*** Data to process ***
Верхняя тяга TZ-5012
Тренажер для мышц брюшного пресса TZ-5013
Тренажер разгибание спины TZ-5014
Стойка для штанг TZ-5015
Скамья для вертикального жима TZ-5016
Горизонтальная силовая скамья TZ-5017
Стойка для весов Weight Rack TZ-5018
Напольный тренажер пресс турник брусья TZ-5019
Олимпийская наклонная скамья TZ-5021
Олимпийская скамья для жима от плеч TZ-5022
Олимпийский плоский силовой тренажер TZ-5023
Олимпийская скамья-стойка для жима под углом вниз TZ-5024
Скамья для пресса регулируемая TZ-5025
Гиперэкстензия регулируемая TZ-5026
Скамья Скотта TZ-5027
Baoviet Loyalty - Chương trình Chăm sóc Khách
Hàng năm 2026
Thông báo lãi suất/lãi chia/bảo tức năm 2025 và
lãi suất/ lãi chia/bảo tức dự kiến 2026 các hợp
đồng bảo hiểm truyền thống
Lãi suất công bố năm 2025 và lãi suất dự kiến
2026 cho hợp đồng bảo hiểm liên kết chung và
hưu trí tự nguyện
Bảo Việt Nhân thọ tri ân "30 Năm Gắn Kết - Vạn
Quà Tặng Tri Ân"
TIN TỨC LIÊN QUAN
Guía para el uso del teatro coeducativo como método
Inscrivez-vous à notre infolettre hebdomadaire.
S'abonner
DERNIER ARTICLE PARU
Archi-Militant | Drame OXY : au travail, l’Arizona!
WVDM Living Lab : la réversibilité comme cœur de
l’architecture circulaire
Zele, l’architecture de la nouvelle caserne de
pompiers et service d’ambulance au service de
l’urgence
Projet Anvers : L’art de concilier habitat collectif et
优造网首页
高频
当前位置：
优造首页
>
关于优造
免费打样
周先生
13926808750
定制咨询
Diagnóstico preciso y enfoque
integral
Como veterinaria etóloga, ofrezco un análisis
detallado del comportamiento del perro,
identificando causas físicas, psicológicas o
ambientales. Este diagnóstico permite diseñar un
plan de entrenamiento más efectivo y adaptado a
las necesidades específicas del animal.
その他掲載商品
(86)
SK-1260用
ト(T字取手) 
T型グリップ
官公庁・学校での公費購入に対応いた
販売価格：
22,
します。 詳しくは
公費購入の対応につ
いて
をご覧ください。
*** End of Data to process ***
- [Problem to work on]: Please extract all of the lines above and reproduce each one character for character.

- [Result of the exercise]:
Верхняя тяга TZ-5012
Тренажер для мышц брюшного пресса TZ-5013
Тренажер разгибание спины TZ-5014
Стойка для штанг TZ-5015
Скамья для вертикального жима TZ-5016
Горизонтальная силовая скамья TZ-5017
Стойка для весов Weight Rack TZ-5018
Напольный тренажер пресс турник брусья TZ-5019
Олимпийская наклонная скамья TZ-5021
Олимпийская скамья для жима от плеч TZ-5022
Олимпийский плоский силовой тренажер TZ-5023
Олимпийская скамья-стойка для жима под углом вниз TZ-5024
Скамья для пресса регулируемая TZ-5025
Гиперэкстензия регулируемая TZ-5026
Скамья Скотта TZ-5027
Baoviet Loyalty - Chương trình Chăm sóc Khách
Hàng năm 2026
Thông báo lãi suất/lãi chia/bảo tức năm 2025 và
lãi suất/ lãi chia/bảo tức dự kiến 2026 các hợp
đồng bảo hiểm truyền thống
Lãi suất công bố năm 2025 và lãi suất dự kiến
2026 cho hợp đồng bảo hiểm liên kết chung và
hưu trí tự nguyện
Bảo Việt Nhân thọ tri ân "30 Năm Gắn Kết - Vạn
Quà Tặng Tri Ân"
TIN TỨC LIÊN QUAN
Guía para el uso del teatro coeducativo como método
Inscrivez-vous à notre infolettre hebdomadaire.
S'abonner
DERNIER ARTICLE PARU
Archi-Militant | Drame OXY : au travail, l’Arizona!
WVDM Living Lab : la réversibilité comme cœur de
l’architecture circulaire
Zele, l’architecture de la nouvelle caserne de
pompiers et service d’ambulance au service de
l’urgence
Projet Anvers : L’art de concilier habitat collectif et
优造网首页
高频
当前位置：
优造首页
>
关于优造
免费打样
周先生
13926808750
定制咨询
Diagnóstico preciso y enfoque
integral
Como veterinaria etóloga, ofrezco un análisis
detallado del comportamiento del perro,
identificando causas físicas, psicológicas o
ambientales. Este diagnóstico permite diseñar un
plan de entrenamiento más efectivo y adaptado a
las necesidades específicas del animal.
その他掲載商品
(86)
SK-1260用
ト(T字取手) 
T型グリップ
官公庁・学校での公費購入に対応いた
販売価格：
22,
します。 詳しくは
公費購入の対応につ
いて
をご覧ください。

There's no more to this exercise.